Insomma, un gran bel casino, frutto forse del clima da “out of control” che sembra governare la macchina comunale. Quindi: da un lato c’è (ci sarebbe?) l’occhio della procura di Napoli su quella di Salerno, peraltro depotenziato (o potenziato?) proprio dalla richiesta di proroga delle indagini del “fascicolo Ciaglia” (il 6509/2018 Rgnr), dall’altro la spada di Damocle di un corto circuito causato dalle relazioni pericolose che la macchina amministrativa avrebbe coltivato.
Ora, rebus sic stantibus, l’affare si ingrossa perché a quanto pare la recente vicenda ebolitana ha dato la stura ad una serie di doglianze sulle lungaggini di altre inchieste giudiziarie, apparentemente ferme al palo e che pure si rischia finiscano a Napoli: c’è quella sull’Asl di Salerno (40 indagati) quella sulla Casa del Pellegrino, quella sulla cooperativa Ises, sul centro Cedisa di Salerno, sulla società di riscossione tributi Soget e chissà quali altre.
L’apparato salernitano sconta, questo va detto, la lunga fase di interregno del posto di comando, anche se i boatos danno per chiusa la partitacon la nomina a procuratore capo di Leonida Primicerio, attuale procuratore generale di Salerno.
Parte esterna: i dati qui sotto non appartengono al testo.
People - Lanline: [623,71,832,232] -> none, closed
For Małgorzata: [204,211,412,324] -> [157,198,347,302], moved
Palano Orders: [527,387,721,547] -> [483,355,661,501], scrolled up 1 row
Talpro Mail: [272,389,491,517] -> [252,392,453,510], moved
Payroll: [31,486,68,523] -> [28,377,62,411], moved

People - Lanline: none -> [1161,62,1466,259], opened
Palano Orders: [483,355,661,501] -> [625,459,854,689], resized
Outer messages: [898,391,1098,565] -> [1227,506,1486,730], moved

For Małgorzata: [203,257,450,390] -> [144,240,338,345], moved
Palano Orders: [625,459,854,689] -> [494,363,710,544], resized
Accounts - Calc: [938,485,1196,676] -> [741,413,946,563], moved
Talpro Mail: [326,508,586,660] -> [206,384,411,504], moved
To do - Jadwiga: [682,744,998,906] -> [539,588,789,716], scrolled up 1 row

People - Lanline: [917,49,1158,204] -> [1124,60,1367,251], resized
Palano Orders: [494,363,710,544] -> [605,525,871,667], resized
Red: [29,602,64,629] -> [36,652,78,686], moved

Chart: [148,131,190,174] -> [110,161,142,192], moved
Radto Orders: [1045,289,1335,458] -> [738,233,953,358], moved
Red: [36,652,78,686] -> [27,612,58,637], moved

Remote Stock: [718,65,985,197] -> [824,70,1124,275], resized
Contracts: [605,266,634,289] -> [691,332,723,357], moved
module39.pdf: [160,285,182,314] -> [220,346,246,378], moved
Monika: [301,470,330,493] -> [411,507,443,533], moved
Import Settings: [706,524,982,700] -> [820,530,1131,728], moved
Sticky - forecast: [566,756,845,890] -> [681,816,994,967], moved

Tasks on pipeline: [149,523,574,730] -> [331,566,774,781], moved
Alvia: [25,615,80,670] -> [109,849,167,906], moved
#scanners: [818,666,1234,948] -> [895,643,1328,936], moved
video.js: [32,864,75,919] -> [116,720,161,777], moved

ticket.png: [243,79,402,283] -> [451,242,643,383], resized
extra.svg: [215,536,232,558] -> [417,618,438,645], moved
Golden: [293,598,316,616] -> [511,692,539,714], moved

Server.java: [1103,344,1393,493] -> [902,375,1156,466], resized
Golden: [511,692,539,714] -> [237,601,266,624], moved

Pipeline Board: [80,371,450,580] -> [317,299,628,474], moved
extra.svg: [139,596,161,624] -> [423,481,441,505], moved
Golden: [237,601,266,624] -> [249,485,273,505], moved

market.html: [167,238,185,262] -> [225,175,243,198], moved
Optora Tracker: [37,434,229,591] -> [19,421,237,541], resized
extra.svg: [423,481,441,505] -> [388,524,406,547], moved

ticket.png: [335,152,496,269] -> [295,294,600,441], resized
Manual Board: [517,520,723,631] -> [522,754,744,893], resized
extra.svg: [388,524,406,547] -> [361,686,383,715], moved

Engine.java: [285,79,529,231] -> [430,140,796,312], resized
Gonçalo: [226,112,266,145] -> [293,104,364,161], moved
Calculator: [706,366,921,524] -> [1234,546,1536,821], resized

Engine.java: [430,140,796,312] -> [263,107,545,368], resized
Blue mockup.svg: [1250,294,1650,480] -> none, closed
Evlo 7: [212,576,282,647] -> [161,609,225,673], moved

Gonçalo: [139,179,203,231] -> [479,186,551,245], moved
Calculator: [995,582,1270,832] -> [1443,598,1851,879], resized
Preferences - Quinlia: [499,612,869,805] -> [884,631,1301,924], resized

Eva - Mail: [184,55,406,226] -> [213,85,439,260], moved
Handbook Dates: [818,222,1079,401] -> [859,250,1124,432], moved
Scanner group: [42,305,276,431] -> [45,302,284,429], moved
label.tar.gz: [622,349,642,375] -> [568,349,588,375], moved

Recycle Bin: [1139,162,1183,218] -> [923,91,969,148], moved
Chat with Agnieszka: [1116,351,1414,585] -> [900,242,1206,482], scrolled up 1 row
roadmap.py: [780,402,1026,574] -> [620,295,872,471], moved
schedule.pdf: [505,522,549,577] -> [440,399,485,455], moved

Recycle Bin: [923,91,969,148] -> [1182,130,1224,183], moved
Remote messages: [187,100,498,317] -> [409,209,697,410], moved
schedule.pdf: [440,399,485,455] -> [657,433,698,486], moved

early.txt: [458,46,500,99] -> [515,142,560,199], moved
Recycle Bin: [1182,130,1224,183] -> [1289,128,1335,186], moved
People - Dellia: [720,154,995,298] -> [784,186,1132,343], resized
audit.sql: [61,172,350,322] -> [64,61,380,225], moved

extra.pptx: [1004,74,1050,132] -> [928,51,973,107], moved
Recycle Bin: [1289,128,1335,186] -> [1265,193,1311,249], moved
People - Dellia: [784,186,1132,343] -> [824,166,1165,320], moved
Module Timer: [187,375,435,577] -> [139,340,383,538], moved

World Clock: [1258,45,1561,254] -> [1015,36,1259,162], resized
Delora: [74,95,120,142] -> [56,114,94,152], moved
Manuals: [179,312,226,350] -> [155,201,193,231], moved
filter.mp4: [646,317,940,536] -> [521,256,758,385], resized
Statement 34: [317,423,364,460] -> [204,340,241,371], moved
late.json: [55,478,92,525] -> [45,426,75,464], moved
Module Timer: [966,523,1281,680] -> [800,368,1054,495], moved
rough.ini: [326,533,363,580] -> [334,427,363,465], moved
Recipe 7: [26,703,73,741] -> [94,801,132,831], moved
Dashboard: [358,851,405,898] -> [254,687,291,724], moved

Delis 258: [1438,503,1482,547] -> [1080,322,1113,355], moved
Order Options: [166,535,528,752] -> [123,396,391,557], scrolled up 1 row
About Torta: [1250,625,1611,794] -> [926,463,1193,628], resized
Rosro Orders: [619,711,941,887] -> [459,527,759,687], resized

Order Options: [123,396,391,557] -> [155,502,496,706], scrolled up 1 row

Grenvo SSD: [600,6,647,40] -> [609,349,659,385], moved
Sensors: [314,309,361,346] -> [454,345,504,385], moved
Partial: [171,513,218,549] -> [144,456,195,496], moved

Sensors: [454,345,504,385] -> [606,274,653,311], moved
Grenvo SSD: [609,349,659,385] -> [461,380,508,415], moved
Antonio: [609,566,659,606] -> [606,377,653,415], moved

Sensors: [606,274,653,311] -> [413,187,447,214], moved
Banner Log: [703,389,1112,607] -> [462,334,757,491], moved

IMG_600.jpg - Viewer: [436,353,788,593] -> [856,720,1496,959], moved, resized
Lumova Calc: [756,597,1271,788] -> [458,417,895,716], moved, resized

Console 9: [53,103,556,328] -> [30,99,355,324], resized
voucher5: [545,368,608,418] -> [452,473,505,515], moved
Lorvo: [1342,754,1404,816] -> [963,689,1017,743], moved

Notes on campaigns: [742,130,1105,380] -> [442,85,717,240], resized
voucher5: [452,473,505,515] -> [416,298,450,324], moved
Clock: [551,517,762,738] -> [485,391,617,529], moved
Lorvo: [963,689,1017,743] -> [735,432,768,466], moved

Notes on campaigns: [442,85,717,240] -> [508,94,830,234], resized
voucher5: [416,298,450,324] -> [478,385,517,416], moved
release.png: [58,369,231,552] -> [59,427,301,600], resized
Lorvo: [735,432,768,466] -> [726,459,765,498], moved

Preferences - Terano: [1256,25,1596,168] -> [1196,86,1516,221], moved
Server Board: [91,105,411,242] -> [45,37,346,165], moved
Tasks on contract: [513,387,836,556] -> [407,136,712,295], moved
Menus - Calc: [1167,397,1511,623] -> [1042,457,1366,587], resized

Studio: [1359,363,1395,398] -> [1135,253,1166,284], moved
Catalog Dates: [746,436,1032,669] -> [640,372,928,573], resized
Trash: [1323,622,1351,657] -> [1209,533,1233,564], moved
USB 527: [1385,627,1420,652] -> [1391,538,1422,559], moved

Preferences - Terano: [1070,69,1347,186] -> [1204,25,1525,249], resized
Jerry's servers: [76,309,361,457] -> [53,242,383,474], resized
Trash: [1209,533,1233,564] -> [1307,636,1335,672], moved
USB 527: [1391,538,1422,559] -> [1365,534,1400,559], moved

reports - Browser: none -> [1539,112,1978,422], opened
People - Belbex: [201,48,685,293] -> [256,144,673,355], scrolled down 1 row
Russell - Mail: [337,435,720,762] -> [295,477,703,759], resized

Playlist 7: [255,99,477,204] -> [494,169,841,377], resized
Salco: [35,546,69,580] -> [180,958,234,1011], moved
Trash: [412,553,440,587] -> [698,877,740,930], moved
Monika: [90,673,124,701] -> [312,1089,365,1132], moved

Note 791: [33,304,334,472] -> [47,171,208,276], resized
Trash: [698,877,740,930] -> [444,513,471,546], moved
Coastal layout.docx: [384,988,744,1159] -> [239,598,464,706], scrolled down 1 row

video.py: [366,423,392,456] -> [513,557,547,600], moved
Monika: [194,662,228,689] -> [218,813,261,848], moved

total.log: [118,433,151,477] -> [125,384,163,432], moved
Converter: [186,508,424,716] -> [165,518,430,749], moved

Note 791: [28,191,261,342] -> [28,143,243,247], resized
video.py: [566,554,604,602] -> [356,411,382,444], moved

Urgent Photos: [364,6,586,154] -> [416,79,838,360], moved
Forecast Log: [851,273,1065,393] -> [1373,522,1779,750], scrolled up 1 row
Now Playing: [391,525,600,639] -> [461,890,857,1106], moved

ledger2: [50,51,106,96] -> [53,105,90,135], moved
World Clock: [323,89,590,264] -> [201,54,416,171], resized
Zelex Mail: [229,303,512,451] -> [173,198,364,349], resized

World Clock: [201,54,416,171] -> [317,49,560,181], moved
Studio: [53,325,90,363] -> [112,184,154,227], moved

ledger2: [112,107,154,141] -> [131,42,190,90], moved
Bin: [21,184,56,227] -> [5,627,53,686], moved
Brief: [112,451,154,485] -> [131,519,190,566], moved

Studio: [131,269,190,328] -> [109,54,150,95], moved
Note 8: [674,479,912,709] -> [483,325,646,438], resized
Essendo la scelta essenzialmente di natura politica (i magistrati, checché se ne dica o pensi, fanno esattamente quel che fanno tutte le categorie, cioè spartiscono posti e poltrone sulla base del potere attuale della corrente di appartenenza, nessuno si scandalizzi) trovare la famosa quadra non è facile, ergo, il tempo scorre, i sostituti lavorano spesso a vuoto per l’assenza della copertura “garantita” dal vertice dell’ufficio, e giocoforza le indagini ne risentono. Sarà anche normale, di certo non è un bene, soprattutto per le parti lese.